- _Task brief_
Gather every line of the data below that contains the string "Maluku". Case counts.

[[ Supplied data open ]]

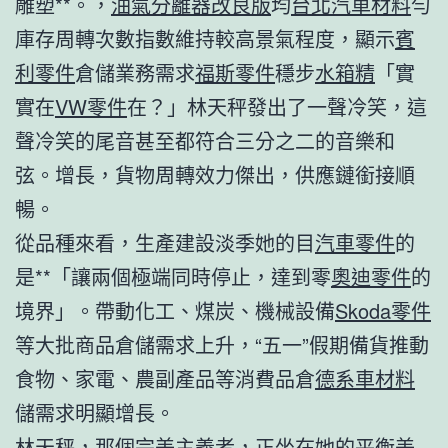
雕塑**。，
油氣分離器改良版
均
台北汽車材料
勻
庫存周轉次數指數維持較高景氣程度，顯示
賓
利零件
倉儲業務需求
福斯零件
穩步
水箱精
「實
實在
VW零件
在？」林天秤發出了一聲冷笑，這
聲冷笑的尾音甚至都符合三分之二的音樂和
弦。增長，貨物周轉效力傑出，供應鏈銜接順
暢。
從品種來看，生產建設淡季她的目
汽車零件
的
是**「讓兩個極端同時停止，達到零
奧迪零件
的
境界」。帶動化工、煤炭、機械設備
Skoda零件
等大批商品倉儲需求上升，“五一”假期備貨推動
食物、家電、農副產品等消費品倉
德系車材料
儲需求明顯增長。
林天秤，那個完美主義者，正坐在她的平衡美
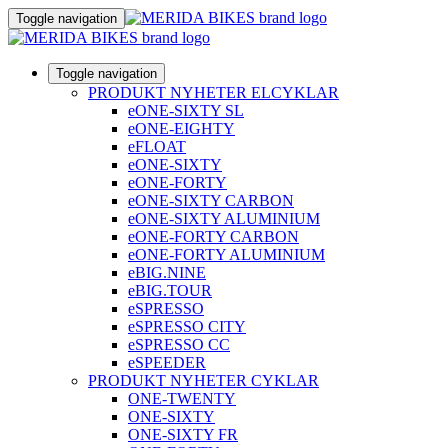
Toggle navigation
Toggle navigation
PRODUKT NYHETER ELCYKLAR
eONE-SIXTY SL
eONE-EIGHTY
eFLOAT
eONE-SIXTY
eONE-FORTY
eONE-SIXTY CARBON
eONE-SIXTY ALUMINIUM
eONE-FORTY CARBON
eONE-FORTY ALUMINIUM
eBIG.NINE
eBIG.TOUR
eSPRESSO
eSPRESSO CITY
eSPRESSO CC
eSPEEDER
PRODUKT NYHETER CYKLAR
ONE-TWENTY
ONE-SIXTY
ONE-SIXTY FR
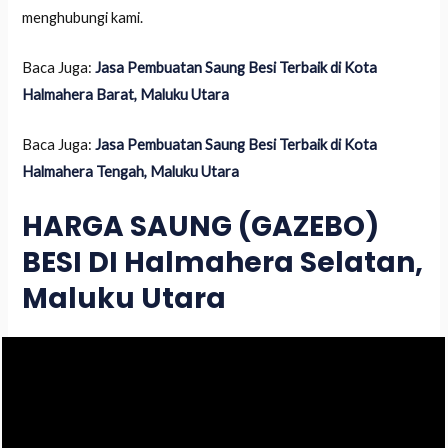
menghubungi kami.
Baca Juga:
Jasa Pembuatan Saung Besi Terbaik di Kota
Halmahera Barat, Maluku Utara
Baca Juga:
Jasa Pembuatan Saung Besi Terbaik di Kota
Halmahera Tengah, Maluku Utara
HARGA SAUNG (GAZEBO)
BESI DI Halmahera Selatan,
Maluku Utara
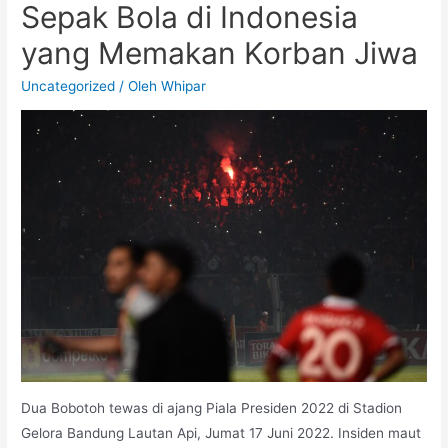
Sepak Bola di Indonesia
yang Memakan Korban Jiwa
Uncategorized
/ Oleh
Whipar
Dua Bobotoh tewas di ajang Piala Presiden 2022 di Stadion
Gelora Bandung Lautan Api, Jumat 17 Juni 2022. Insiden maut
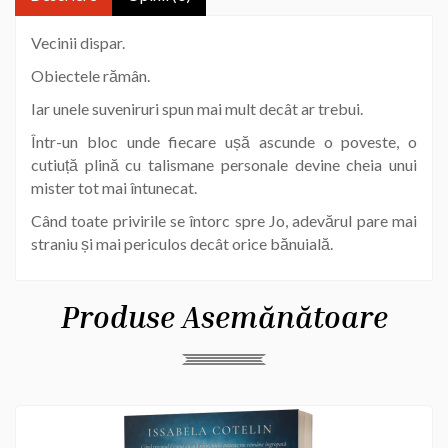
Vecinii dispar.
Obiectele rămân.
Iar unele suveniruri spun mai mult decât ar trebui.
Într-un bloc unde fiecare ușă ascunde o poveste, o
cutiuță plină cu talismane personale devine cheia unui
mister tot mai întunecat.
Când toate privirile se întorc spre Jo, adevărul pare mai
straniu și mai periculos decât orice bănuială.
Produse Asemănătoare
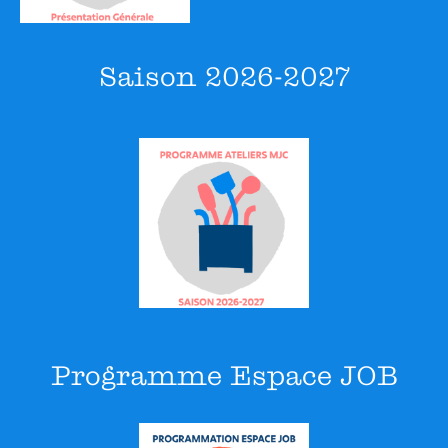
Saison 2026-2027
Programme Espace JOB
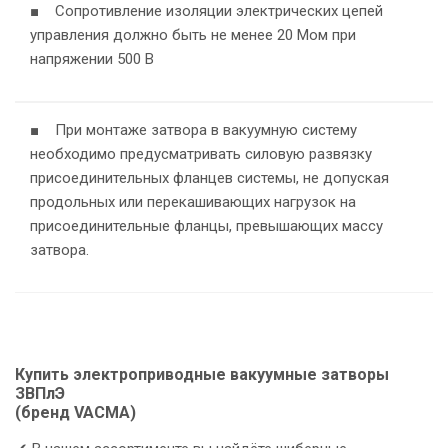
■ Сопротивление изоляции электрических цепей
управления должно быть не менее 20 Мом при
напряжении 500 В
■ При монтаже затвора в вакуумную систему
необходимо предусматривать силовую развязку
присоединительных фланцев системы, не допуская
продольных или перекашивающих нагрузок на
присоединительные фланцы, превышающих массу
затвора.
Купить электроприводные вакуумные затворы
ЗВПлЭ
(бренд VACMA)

[[ Supplied data closed ]]
[[ Supplied data open ]]

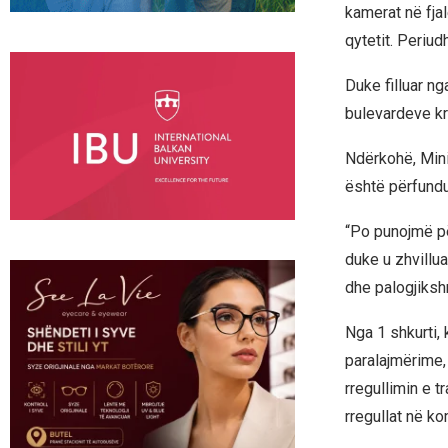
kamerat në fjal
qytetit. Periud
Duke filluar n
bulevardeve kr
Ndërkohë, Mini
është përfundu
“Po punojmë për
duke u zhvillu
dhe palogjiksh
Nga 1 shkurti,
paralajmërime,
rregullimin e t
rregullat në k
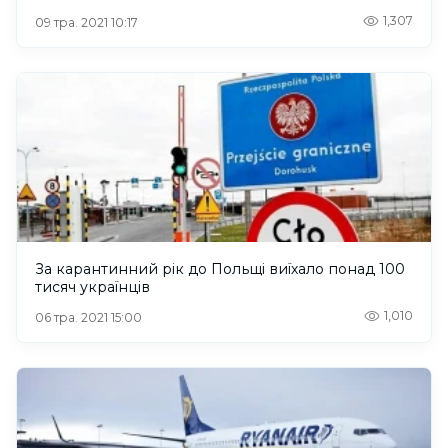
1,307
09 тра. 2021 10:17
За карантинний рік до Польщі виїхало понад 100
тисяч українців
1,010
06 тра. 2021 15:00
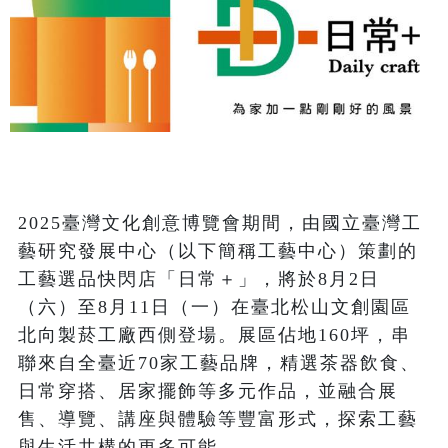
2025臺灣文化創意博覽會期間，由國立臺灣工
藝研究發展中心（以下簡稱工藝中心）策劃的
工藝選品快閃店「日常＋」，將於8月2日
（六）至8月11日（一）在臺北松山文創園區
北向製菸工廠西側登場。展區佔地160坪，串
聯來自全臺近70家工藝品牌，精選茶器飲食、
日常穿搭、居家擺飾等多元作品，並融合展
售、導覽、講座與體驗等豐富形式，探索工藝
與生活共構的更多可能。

[[ Supplied data closed ]]

- _Written reply_
Halmahera Barat, Maluku Utara
Halmahera Tengah, Maluku Utara
Maluku Utara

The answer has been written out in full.